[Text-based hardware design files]

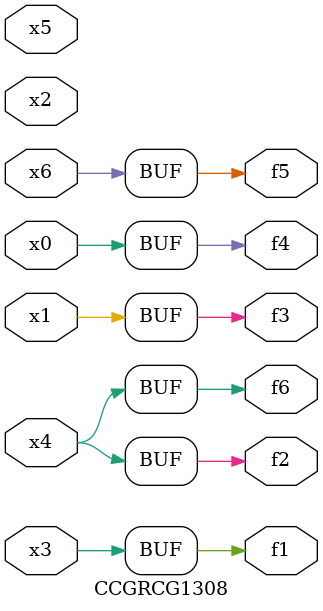
<source format=v>
module CCGRCG1308(
	input x0, x1, x2, x3, x4, x5, x6,
	output f1, f2, f3, f4, f5, f6
);
	assign f1 = x3;
	assign f2 = x4;
	assign f3 = x1;
	assign f4 = x0;
	assign f5 = x6;
	assign f6 = x4;
endmodule

</source>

WHAT TO DO>
Transcribe each of the records above precisely, with no pictures in the copy.

SOLUTION>
<source format=v>
module CCGRCG1308(
	input x0, x1, x2, x3, x4, x5, x6,
	output f1, f2, f3, f4, f5, f6
);
	assign f1 = x3;
	assign f2 = x4;
	assign f3 = x1;
	assign f4 = x0;
	assign f5 = x6;
	assign f6 = x4;
endmodule

</source>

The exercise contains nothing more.